Just run from the command line and specify the food that you want.

$ meanrecipe -recipe 'chocolate chip cookies'

Be patient as it will take 3-5 minutes to download and pre-process the data. Data is only downloaded once, if you run it a second time it will use the previous data.

You can also generate different number of clusters using -clusters X where X is the number of clusters.

To make sure certain ingredients are included just use -include 'chocolate, oats' (for example).

Roadmap

This is a quick-and-dirty project.
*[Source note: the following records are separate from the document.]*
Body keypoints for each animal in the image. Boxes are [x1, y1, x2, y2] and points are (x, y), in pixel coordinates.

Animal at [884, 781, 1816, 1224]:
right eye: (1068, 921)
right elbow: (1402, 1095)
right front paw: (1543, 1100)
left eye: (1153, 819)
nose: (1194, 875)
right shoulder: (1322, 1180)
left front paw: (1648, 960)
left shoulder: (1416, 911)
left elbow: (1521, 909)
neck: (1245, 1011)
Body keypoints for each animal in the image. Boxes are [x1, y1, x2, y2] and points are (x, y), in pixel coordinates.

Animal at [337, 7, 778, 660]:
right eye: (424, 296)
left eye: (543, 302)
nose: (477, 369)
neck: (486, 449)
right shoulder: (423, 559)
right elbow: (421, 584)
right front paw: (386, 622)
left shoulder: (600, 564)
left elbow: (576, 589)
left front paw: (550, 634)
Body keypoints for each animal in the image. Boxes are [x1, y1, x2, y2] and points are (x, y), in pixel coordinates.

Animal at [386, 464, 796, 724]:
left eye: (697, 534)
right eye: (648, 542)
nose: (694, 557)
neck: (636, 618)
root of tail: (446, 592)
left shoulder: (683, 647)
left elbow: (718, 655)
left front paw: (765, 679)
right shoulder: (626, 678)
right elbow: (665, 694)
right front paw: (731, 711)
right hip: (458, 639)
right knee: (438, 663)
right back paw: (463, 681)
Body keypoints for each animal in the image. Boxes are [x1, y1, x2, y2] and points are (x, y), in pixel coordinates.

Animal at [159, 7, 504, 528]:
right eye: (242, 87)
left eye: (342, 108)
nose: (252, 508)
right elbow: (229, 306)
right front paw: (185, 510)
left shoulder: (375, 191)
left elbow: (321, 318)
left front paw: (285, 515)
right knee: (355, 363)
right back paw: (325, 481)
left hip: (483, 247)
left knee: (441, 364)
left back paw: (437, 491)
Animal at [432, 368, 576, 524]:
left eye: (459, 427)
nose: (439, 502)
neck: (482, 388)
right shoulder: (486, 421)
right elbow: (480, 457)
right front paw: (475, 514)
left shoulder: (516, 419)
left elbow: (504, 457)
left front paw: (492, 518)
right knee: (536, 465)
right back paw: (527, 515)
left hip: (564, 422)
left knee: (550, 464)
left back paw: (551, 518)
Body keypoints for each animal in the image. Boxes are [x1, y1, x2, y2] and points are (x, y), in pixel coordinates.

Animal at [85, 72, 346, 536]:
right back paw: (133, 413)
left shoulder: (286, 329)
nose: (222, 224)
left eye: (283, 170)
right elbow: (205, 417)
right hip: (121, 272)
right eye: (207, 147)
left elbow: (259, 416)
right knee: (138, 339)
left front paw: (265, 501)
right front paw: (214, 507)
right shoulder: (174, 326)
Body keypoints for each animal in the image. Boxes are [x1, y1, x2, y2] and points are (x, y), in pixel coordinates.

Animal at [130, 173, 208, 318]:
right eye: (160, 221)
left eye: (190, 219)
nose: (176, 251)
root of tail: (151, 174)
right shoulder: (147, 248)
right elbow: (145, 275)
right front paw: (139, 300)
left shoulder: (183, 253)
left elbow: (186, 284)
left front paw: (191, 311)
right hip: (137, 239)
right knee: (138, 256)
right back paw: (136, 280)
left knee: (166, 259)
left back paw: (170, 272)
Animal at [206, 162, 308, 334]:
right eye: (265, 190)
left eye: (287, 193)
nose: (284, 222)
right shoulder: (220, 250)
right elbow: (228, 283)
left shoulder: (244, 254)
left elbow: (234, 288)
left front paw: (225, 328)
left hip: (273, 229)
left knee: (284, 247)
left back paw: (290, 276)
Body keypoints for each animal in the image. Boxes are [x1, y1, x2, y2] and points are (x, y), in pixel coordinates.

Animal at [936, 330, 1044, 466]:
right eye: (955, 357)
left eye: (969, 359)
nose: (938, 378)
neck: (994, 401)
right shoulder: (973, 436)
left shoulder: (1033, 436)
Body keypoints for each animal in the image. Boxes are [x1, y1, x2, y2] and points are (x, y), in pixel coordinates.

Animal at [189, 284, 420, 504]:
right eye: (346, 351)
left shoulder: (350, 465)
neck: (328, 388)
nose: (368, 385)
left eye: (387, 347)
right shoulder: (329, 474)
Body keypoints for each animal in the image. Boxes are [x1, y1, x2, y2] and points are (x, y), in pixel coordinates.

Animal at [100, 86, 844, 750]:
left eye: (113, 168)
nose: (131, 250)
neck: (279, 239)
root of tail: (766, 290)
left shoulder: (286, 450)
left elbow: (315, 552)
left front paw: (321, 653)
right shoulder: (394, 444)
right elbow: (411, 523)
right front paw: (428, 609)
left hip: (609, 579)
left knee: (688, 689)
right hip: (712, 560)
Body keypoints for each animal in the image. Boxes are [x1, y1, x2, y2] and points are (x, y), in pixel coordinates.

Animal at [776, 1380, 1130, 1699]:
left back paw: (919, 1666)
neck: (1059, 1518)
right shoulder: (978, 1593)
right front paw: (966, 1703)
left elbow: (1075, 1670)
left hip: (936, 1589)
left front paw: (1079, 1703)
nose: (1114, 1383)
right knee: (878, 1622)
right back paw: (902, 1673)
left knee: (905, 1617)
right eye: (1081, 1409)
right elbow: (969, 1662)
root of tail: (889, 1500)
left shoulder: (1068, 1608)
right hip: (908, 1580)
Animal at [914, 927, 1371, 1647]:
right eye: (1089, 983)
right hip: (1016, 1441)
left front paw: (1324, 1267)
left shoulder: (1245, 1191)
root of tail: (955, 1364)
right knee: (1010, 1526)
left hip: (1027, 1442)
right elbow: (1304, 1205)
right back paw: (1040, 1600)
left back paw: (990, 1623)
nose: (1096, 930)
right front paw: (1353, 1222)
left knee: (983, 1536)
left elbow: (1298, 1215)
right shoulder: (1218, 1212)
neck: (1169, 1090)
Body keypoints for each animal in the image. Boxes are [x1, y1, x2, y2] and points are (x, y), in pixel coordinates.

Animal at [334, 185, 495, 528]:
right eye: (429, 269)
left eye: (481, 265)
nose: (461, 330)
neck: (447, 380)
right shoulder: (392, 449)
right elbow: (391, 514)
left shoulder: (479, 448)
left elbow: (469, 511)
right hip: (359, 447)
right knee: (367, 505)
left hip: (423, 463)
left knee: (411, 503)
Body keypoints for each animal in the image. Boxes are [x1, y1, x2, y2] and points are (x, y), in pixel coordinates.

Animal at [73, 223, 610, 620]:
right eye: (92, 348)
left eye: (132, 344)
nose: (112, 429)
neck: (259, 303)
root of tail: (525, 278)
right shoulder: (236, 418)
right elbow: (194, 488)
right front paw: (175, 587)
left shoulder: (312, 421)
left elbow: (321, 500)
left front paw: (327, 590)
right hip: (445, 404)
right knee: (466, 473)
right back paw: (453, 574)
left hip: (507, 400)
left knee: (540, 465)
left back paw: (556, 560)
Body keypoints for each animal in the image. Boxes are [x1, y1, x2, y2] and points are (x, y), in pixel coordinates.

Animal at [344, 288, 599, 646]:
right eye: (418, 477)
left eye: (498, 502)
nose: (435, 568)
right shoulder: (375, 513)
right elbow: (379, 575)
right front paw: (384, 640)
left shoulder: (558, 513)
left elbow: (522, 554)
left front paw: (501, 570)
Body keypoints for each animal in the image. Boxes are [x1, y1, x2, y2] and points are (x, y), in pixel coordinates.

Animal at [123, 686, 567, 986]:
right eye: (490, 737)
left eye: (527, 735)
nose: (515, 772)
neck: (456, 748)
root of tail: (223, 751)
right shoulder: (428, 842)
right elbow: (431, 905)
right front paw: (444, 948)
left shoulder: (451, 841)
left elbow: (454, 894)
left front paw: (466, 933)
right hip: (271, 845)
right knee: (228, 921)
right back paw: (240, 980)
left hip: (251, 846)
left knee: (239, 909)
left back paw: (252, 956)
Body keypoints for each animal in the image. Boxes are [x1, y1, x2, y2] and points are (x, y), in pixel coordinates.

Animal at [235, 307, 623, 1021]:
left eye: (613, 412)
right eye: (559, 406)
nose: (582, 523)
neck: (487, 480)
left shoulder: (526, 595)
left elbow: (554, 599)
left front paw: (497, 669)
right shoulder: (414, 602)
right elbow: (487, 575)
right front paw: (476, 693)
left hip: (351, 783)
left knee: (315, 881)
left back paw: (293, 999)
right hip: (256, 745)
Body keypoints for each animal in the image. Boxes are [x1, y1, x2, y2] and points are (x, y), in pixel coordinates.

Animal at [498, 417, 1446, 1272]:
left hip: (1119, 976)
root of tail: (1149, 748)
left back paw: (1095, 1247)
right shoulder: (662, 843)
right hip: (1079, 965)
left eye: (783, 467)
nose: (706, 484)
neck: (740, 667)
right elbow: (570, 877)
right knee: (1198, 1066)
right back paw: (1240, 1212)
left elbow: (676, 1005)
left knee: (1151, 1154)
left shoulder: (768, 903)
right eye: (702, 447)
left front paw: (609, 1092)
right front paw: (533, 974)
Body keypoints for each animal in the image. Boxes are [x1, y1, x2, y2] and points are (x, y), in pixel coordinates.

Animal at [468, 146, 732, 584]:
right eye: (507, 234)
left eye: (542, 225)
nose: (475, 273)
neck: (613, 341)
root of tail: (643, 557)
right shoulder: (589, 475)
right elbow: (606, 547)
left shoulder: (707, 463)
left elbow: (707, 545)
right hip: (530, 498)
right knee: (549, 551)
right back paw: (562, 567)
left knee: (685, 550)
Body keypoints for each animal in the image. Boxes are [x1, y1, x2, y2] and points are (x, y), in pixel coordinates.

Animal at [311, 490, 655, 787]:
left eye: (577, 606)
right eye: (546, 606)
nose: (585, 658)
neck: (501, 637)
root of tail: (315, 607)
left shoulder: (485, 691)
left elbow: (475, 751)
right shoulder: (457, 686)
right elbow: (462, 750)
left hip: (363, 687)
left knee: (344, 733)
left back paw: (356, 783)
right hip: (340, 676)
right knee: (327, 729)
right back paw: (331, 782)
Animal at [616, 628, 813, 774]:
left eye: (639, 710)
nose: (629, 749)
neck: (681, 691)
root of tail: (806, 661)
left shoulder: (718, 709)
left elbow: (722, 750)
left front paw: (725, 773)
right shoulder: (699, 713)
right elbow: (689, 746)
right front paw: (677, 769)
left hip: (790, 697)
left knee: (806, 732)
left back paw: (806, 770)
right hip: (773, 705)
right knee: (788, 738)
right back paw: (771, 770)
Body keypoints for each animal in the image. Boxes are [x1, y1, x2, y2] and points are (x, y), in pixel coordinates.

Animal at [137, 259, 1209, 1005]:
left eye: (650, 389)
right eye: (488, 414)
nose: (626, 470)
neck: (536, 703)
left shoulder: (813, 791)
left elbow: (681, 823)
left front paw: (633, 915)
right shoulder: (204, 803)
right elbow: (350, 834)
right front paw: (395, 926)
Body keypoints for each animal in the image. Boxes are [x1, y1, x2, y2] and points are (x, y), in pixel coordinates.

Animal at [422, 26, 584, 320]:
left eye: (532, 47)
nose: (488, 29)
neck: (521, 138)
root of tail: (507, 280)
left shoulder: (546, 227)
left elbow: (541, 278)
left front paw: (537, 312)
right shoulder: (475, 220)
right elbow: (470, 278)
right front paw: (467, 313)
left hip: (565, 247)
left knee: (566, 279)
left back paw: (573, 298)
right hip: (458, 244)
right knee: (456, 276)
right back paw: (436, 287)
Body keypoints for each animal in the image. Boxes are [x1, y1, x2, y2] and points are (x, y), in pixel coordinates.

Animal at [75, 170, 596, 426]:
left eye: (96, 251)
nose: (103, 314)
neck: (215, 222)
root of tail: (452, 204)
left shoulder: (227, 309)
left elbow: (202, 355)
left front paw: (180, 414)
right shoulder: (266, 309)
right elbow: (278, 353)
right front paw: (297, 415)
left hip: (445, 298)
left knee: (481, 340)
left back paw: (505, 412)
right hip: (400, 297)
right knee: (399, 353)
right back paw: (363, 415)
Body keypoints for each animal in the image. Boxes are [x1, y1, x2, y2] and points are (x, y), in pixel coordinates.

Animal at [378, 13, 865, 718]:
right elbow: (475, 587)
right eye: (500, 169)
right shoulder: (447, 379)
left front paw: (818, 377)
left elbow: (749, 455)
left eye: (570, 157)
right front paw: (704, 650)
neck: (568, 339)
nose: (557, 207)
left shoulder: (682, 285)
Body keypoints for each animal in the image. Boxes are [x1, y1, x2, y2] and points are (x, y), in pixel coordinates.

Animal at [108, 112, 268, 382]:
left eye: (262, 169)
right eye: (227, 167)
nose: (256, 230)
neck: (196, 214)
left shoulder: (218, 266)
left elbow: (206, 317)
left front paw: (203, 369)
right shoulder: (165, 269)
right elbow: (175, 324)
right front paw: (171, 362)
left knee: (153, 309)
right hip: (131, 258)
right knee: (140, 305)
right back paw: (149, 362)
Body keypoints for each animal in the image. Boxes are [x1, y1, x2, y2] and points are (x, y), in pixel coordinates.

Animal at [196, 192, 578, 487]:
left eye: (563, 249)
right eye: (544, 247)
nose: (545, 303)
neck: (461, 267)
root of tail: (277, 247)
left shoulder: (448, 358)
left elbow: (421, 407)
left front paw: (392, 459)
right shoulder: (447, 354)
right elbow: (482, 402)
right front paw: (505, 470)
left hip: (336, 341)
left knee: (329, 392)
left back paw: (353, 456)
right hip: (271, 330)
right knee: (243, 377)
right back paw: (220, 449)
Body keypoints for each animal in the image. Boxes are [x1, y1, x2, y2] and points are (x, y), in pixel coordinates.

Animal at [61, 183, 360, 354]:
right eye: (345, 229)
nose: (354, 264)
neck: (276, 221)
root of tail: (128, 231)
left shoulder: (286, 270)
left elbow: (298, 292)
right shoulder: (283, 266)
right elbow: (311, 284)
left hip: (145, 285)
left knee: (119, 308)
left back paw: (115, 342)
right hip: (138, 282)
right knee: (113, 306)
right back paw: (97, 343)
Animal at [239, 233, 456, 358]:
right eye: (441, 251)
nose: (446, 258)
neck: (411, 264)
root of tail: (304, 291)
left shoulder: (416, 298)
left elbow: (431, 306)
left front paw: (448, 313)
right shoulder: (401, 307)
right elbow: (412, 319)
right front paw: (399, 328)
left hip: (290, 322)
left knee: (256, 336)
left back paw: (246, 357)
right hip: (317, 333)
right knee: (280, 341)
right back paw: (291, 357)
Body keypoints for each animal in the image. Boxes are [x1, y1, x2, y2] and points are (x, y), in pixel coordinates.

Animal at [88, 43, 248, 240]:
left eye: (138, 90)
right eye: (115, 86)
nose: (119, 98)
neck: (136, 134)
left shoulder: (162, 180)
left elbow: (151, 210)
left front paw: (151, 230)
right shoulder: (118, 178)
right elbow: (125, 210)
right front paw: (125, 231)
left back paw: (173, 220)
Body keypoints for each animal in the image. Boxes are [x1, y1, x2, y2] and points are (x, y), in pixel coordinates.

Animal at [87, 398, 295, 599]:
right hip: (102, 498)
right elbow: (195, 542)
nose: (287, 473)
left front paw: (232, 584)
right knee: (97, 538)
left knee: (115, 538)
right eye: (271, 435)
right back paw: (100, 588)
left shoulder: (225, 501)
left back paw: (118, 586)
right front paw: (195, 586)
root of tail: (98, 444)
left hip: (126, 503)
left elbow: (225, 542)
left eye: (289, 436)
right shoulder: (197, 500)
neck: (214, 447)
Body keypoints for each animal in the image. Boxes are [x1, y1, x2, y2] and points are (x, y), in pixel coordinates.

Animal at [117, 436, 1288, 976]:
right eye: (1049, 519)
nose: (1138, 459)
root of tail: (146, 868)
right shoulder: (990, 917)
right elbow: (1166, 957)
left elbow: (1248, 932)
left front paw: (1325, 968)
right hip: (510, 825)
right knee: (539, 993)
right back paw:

I don't plan to do much more on it, it was just a fun thing.

However, here are some things I realize this project does not do and would be great to implement:

  • [ ] Making food volumes more accurate. The code specifies a constant density for ingredients that are specified in weight so that they can be converted to volumes (volumes are necessary for normalization before taking means). In reality different foods have different densities, of course.
  • [ ] Making proportions more accurate. This will be easier if the previous item is finished.
  • [x] Adding in a specifier for the variation in the amount (show the mean and the standard deviation of the mean?).
  • [x] Adding in recipe directions. Is there a way towards consensus directions? This might be really really hard.
  • [ ] In general, making the parsing (from websites) and the food tagging better. There are more sophisticated taggers (see NYT food tagger).